This study investigates how influenza A virus mRNAs are exported from the nucleus to the cytoplasm by testing the involvement of the cellular NXF1/TAP export pathway. Influenza produces 10 different mRNAs with variable structures: most lack introns, while two segments contain introns but remain largely unspliced, and two are fully spliced. Using RNA interference and drug treatments, researchers found that individual viral mRNAs show differential dependence on NXF1. Late gene mRNAs (segments 4, 7, 8 encoding HA, M1/M2, and NS1/NS2) strongly require NXF1 for nuclear export, while early intronless gene mRNAs (particularly segment 5 encoding NP) show minimal NXF1 dependence. The helicase UAP56 is specifically required for segments 7 and 8 export but not others, while Aly shows minimal involvement. CRM1-dependent export was ruled out based on leptomycin B resistance. These findings demonstrate that influenza virus co-opts the primary cellular mRNA export machinery for a subset of its transcripts, particularly late genes, with recruitment mechanisms varying among different viral mRNAs.

Key findings

• Influenza A virus mRNAs display differential and selective dependence on the cellular NXF1/TAP export pathway, with late gene transcripts (HA, M1, M2, NS1) strongly requiring NXF1 and early intronless transcripts (especially NP) showing minimal dependence.
• The helicase UAP56 is specifically required for export of segments 7 and 8 mRNAs but not for segments 1, 4, or 5, indicating varied recruitment mechanisms among viral transcripts.

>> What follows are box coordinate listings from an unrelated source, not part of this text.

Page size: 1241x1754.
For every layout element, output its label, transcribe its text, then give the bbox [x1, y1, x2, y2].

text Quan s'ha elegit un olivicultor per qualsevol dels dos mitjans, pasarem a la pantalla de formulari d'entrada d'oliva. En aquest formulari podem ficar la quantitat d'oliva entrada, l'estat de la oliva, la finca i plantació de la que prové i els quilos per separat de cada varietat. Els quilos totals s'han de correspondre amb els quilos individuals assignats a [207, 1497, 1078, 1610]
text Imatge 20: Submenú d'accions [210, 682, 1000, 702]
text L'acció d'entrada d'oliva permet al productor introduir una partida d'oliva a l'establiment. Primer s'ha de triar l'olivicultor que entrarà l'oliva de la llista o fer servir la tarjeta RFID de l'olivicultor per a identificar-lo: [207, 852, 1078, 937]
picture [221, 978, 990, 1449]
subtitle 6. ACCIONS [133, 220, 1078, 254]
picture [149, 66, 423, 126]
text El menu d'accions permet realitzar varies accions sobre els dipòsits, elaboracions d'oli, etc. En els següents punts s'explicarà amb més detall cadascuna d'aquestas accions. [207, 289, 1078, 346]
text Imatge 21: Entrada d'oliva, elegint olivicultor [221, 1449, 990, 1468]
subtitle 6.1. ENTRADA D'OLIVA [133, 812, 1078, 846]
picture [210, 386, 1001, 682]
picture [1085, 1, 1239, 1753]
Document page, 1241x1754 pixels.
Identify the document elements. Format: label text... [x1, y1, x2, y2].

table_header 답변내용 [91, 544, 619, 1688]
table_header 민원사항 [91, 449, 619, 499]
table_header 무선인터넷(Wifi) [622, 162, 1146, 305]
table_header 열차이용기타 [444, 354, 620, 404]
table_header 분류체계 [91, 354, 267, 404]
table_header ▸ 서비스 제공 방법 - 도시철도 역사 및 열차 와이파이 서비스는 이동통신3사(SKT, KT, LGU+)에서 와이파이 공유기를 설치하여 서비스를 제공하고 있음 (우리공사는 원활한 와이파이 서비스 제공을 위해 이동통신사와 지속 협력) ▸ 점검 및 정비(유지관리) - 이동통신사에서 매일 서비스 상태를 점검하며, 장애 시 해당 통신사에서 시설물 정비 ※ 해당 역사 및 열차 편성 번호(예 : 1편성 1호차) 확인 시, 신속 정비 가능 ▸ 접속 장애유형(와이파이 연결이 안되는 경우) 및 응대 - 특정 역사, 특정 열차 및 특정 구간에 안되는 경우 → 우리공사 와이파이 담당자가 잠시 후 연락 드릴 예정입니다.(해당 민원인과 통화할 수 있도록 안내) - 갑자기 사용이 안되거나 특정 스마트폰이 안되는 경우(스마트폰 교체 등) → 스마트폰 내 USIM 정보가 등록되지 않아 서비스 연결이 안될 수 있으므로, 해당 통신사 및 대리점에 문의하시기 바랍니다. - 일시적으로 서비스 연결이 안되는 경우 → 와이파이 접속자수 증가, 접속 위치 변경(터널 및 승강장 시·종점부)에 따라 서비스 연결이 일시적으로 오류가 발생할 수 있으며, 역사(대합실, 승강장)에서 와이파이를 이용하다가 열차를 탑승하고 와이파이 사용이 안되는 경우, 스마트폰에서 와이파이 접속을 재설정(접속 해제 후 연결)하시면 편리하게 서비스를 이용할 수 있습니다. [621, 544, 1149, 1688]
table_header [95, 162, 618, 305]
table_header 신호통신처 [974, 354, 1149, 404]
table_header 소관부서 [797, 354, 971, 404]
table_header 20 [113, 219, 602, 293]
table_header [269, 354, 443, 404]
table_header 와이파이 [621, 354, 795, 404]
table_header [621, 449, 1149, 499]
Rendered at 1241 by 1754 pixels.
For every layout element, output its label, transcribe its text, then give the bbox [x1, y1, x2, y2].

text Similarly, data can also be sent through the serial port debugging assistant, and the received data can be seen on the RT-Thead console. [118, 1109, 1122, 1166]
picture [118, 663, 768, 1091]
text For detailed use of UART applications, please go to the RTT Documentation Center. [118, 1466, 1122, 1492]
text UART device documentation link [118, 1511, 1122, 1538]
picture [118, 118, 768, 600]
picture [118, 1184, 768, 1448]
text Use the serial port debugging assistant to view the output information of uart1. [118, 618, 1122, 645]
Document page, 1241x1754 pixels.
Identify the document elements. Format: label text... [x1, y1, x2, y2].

• NXF1 depletion reduces viral protein synthesis of late genes by >3-fold while having minimal effect on early gene products, correlating with mRNA nuclear export efficiency.
• The adaptor protein Aly plays little to no role in influenza mRNA export despite its importance in cellular mRNA export, suggesting alternative recruitment mechanisms for NXF1.
• CRM1-dependent export is not involved in influenza mRNA trafficking, as evidenced by leptomycin B resistance.